» **Text to read**:
##############################

I believe either solution will make it clear that “Two and a Half Men” has NEVER been about Charlie Sheen. Essentially, he’s as integral to the show as the piano that sits in Charlie Harper’s living room.

Whatever happens going forward, please keep up the great work, Mr. Lorre. Not only do my partner Eric and I enjoy watching every show you’ve produced – all the way from “Grace Under Fire” to “Mike and Molly” – your vanity cards are the highlight of our week. (Thank goodness for the DVR and the Internet!)

Sincerely, a true fan of well-written and brilliantly acted situation comedy,

Jim Otey

Charlie Sheen and Muammar Muhammad al-Gaddafi: Separated at birth? (BTW, this machete was reportedly given to Sheen by an executive at Live Nation. Yep. THAT Live Nation - the company that joined forces with Ticketmaster and is now raping concert fans across the nation with absurd ticket prices and mysterious add-on fees.)

##############################

Recorded data
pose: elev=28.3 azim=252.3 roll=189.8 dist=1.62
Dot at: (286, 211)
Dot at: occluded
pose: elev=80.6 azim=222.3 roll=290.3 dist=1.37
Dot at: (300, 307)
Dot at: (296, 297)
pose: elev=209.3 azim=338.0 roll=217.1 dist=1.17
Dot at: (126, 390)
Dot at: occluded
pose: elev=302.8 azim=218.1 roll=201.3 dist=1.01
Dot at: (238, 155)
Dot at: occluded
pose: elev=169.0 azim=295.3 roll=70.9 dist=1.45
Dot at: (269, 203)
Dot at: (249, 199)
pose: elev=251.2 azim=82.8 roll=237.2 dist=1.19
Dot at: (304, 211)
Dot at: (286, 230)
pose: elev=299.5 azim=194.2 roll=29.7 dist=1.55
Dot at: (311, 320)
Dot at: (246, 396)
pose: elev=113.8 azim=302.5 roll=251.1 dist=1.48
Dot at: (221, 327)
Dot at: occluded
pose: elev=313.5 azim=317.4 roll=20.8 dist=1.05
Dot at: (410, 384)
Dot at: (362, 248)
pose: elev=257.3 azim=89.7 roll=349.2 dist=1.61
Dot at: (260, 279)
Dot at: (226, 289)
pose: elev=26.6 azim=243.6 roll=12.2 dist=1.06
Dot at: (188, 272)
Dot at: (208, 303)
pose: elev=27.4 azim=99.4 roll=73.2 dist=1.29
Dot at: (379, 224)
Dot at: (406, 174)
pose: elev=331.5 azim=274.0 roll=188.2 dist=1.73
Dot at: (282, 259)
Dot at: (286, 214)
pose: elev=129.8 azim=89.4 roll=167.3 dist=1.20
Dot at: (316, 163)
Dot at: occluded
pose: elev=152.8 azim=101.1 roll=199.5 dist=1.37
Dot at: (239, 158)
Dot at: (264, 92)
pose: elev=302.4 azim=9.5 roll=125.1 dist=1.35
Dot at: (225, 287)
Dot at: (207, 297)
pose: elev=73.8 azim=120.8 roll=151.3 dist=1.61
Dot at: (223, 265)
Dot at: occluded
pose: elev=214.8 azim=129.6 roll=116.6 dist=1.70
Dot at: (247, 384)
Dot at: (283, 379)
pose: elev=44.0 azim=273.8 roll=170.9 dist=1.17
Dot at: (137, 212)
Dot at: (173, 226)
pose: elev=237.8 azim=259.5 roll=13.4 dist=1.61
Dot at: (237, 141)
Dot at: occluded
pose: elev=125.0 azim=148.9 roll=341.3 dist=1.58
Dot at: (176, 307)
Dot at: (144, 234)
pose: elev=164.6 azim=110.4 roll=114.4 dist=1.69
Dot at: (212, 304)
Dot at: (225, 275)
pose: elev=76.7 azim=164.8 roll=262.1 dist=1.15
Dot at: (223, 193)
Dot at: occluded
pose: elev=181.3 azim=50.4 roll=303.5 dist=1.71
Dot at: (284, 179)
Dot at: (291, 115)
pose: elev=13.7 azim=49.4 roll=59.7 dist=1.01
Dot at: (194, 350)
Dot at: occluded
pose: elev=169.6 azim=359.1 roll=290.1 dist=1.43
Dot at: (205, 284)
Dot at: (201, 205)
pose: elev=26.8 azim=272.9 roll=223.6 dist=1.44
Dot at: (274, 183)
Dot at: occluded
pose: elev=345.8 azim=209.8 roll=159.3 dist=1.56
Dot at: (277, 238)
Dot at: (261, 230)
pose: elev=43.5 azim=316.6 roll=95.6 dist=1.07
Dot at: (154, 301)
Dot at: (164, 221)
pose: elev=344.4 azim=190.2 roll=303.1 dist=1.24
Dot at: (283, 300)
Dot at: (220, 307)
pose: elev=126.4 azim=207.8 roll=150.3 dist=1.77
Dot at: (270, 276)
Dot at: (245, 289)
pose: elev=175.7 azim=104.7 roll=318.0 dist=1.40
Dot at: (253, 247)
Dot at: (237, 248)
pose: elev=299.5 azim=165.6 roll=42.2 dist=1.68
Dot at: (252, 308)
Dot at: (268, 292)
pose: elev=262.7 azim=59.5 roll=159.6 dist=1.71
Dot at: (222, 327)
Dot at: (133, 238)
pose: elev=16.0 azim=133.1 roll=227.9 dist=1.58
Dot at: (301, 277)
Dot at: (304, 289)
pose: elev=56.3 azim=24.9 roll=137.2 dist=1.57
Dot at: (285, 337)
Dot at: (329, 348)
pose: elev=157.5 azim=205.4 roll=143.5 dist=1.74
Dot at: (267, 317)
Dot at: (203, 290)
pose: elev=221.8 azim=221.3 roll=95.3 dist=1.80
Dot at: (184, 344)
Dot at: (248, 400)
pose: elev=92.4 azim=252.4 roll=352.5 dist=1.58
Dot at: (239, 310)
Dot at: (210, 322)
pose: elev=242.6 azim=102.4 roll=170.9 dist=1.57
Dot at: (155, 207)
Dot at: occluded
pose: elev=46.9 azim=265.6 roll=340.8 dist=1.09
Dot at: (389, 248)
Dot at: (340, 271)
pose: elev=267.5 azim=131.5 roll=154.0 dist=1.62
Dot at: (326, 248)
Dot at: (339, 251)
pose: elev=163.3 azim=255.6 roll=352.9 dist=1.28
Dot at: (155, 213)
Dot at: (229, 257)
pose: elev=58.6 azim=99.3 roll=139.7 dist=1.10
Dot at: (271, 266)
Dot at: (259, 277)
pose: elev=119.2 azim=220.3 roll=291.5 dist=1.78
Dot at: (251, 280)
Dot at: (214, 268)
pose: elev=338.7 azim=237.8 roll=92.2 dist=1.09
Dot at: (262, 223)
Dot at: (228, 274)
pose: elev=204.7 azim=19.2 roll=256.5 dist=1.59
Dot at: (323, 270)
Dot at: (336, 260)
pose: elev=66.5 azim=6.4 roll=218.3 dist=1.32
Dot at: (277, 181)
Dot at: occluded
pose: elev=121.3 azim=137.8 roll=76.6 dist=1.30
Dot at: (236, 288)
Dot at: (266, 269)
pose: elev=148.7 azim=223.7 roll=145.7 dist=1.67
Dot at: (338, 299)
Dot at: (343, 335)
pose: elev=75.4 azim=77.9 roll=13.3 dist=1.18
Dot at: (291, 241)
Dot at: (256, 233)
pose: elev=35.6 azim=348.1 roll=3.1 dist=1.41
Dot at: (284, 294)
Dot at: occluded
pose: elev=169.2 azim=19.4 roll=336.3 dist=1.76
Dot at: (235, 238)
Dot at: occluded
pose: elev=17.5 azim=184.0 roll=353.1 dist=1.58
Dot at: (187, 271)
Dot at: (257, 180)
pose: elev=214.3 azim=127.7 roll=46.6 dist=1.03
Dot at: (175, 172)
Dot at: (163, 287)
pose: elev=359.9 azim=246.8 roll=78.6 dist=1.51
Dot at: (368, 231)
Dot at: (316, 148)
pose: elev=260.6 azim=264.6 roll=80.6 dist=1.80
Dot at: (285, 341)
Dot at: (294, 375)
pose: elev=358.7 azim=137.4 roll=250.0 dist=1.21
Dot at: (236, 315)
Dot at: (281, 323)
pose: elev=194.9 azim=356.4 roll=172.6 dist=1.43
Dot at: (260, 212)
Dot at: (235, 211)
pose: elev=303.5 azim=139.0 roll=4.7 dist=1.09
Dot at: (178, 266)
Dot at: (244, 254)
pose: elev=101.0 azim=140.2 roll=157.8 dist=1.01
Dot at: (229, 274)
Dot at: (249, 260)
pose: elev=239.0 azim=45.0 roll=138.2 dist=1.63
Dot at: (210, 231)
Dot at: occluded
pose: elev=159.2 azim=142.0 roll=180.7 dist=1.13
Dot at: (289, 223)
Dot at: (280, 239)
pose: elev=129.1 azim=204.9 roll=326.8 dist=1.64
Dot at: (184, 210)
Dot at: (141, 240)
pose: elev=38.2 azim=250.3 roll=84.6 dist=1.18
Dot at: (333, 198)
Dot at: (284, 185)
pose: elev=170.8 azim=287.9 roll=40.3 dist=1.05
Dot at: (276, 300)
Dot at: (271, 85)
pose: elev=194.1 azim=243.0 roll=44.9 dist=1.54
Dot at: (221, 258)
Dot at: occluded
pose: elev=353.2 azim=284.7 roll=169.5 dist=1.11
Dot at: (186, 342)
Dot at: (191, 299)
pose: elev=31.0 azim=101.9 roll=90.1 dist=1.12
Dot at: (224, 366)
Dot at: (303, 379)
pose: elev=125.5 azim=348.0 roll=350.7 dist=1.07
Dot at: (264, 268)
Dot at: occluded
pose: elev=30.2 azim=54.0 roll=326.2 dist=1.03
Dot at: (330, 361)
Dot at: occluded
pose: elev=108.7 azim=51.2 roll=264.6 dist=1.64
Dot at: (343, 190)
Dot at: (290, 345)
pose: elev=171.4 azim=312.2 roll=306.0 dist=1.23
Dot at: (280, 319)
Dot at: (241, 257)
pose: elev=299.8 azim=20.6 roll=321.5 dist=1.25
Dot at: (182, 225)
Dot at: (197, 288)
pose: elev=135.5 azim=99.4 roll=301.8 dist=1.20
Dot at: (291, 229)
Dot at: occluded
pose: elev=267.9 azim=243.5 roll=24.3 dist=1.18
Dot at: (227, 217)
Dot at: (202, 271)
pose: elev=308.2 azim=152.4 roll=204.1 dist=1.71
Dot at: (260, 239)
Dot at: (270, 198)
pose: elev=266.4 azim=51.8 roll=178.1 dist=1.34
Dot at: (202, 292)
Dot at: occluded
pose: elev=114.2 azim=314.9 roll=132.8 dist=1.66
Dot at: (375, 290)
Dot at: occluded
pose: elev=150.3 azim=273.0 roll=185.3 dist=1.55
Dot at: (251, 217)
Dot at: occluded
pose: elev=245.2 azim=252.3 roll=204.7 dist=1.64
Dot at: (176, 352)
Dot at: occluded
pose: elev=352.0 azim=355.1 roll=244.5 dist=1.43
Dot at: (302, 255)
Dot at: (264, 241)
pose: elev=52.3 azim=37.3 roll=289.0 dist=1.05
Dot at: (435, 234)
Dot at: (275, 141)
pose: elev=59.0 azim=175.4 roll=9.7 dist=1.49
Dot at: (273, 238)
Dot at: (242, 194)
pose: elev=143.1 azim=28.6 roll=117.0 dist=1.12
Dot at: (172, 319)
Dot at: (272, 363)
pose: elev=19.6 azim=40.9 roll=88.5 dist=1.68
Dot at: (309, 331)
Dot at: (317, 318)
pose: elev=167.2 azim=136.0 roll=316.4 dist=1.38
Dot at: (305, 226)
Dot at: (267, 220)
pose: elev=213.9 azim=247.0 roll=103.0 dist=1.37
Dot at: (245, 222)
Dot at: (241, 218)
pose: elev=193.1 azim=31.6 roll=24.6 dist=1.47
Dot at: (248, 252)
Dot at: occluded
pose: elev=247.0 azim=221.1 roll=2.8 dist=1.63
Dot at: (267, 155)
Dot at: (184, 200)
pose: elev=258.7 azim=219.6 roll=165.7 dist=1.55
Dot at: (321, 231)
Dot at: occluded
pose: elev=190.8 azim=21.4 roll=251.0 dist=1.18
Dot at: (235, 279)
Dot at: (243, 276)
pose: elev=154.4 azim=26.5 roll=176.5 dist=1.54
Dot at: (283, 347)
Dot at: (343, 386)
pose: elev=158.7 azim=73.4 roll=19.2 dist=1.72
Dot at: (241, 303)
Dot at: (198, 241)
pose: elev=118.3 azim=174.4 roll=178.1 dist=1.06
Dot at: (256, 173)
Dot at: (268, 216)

##############################

» **Problem details**:
Please write the next part of the Charlie Sheen letter, picking up after its last sentence. This data has no connection to the Charlie Sheen letter.

» **Output for this task**:
So there you have it, a way to pull concerned citizens across the nation out of the clutches of – if national and local news coverage is any indication – what is apparently the most compelling news story since the Lindbergh baby kidnapping.

     “Fame is a bee. It has a song. It has a sting. Ah, too, it has a wing.” – Emily Dickinson

You kids go outside and get some fresh air! But before you do, bring Dad another martini.